**Directions for this task**
Print every line of the items below without any changes, but leave out the pictures.

(Items from a dataset)
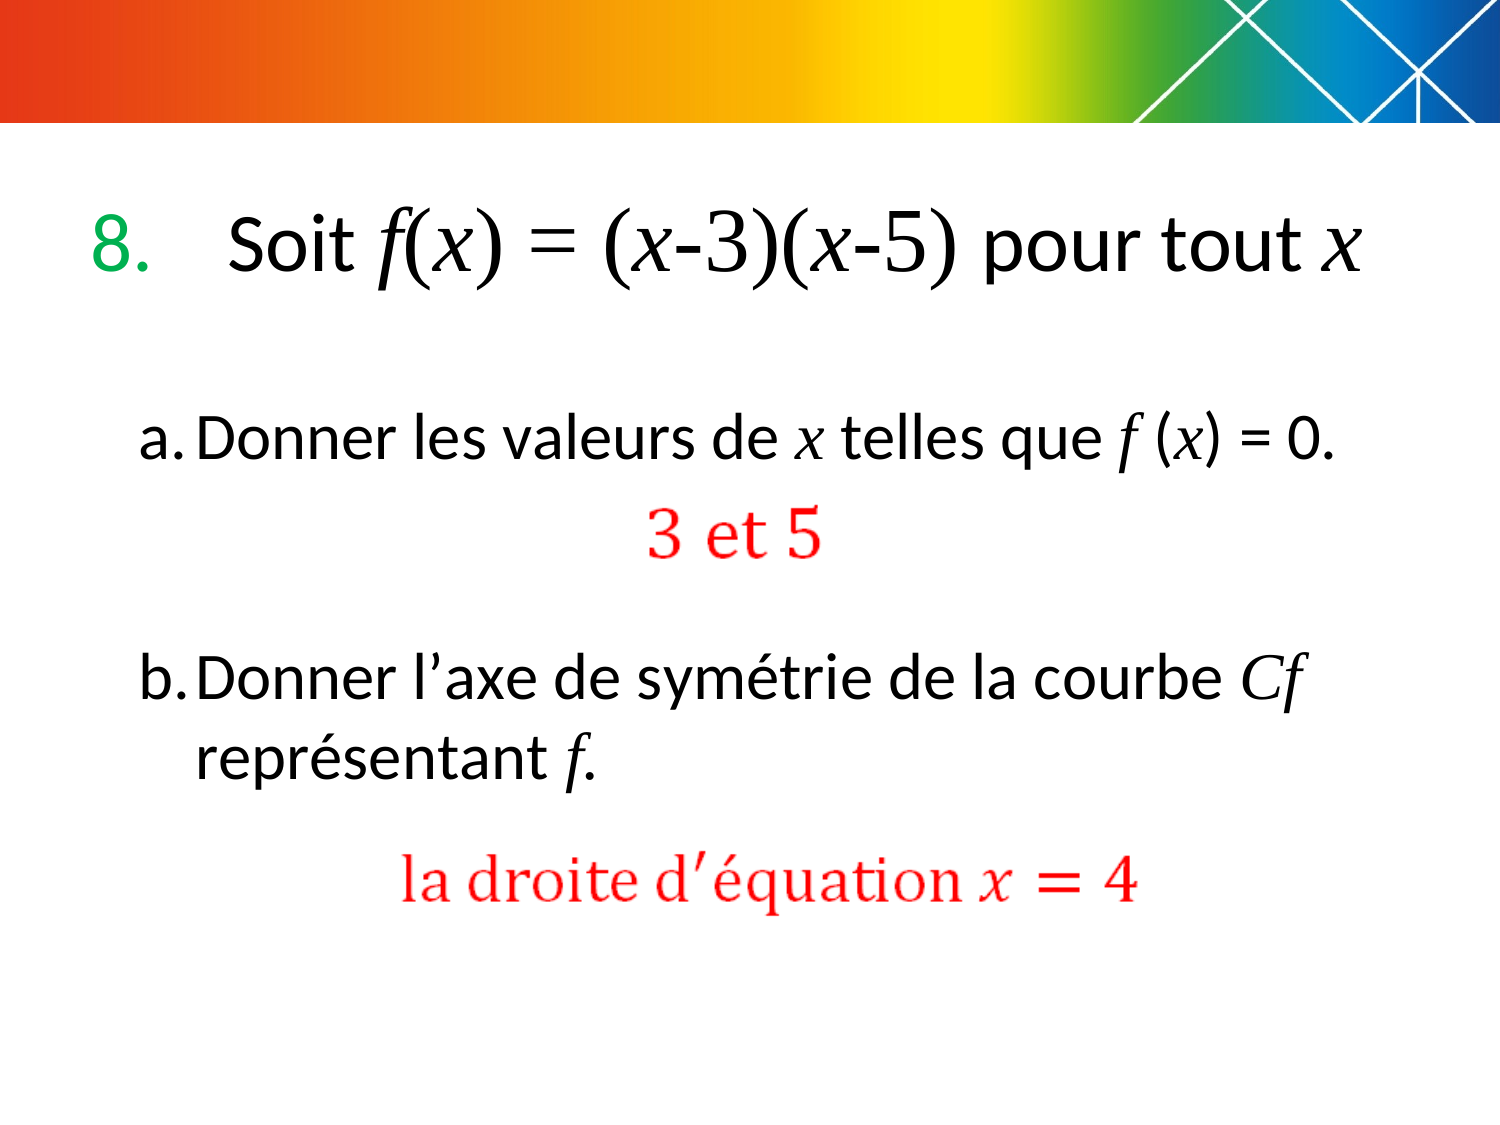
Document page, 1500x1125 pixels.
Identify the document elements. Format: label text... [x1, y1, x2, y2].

picture [631, 491, 851, 578]
title Soit f(x) = (x-3)(x-5) pour tout x [75, 163, 1426, 305]
picture [383, 834, 1166, 924]
picture [1340, 0, 1500, 123]
text_box Donner les valeurs de x telles que f (x) = 0. Donner l’axe de symétrie de la courbe Cf représentant f. [123, 385, 1377, 801]
picture [0, 0, 1359, 123]
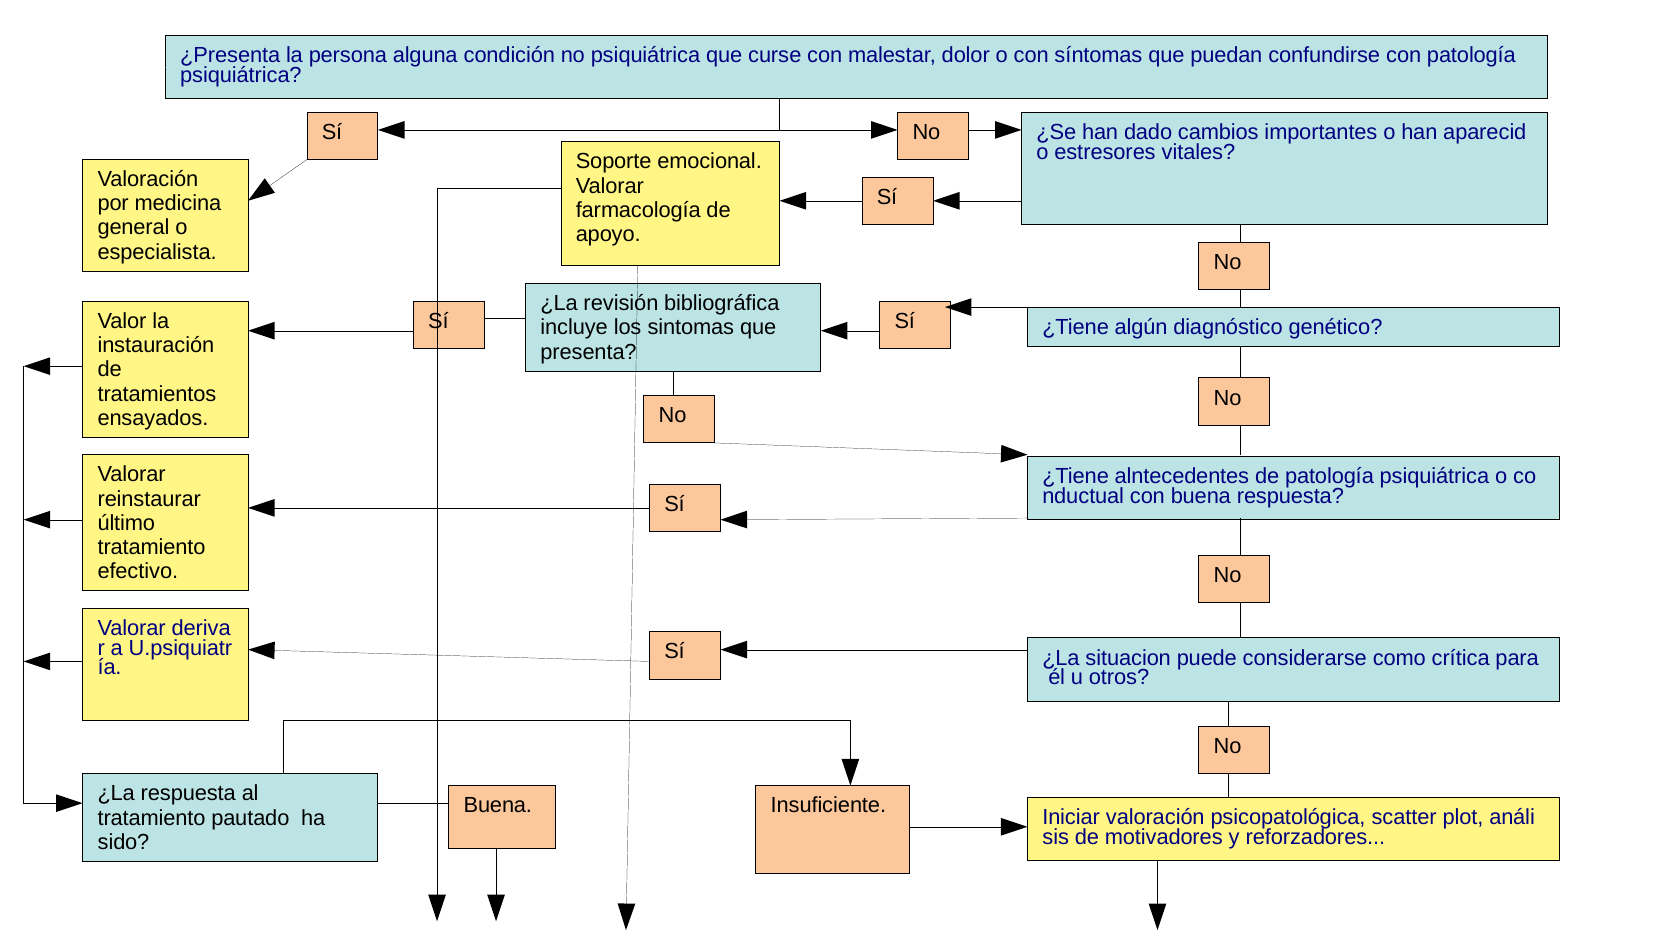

**Task output**
Document page, 1500x1125 pixels.
Identify the document elements. Format: label text... [x1, y1, x2, y2].

picture [631, 491, 851, 578]
title Soit f(x) = (x-3)(x-5) pour tout x [75, 163, 1426, 305]
picture [383, 834, 1166, 924]
picture [1340, 0, 1500, 123]
text_box Donner les valeurs de x telles que f (x) = 0. Donner l’axe de symétrie de la courbe Cf représentant f. [123, 385, 1377, 801]
picture [0, 0, 1359, 123]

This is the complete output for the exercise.